Tout devient un ami pour les âmes sensibles ;
Déjà, pour l’embrasser de leurs ombres paisibles,
Se penchent sur la tombe, objet de vos regrets,
L’if, le sombre sapin ; et toi, triste cyprès,
Fidèle ami des morts, protecteur de leur cendre,
Ta tige chère au cœur mélancolique et tendre,
Laisse la joie au myrte et la gloire au laurier ;
Tu n’es point l’arbre heureux de l’amant, du guerrier,
Je le sais ; mais ton deuil compatit à nos peines.

Dans tous ces monuments point de recherches vaines.
Pouvez-vous allier dans ces objets touchants
L’art avec la douleur, le luxe avec les champs ?
Surtout ne feignez rien.

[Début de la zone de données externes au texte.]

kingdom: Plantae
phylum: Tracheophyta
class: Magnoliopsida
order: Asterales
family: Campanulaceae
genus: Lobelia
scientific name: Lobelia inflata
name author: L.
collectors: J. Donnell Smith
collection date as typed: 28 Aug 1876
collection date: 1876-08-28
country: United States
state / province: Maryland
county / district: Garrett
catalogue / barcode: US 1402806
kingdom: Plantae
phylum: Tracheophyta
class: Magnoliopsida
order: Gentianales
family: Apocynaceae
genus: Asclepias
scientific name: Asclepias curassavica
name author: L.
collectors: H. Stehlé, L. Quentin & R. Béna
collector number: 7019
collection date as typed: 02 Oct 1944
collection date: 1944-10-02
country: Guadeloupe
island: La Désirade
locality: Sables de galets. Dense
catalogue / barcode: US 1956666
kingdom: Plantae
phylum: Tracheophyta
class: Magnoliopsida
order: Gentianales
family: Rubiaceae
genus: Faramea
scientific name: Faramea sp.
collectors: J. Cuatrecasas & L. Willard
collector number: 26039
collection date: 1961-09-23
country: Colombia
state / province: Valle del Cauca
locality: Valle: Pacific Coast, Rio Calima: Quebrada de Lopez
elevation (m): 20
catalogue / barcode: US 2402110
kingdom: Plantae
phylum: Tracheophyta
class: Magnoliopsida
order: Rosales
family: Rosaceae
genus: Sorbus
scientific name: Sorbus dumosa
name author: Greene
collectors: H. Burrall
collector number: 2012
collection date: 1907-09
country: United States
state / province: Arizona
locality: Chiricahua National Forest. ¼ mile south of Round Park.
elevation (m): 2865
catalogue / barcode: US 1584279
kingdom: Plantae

Loin ce cercueil factice,
Ces urnes sans douleur, que plaça le caprice.
Loin ces vains monuments d’un chien ou d’un oiseau.
C’est profaner le deuil, insulter au tombeau.

Ah ! si d’aucun ami vous n’honorez la cendre,
Voyez sous ces vieux ifs la tombe où vont se rendre
Ceux qui, courbés pour vous sur des sillons
Au sein de la misère espèrent le trépas.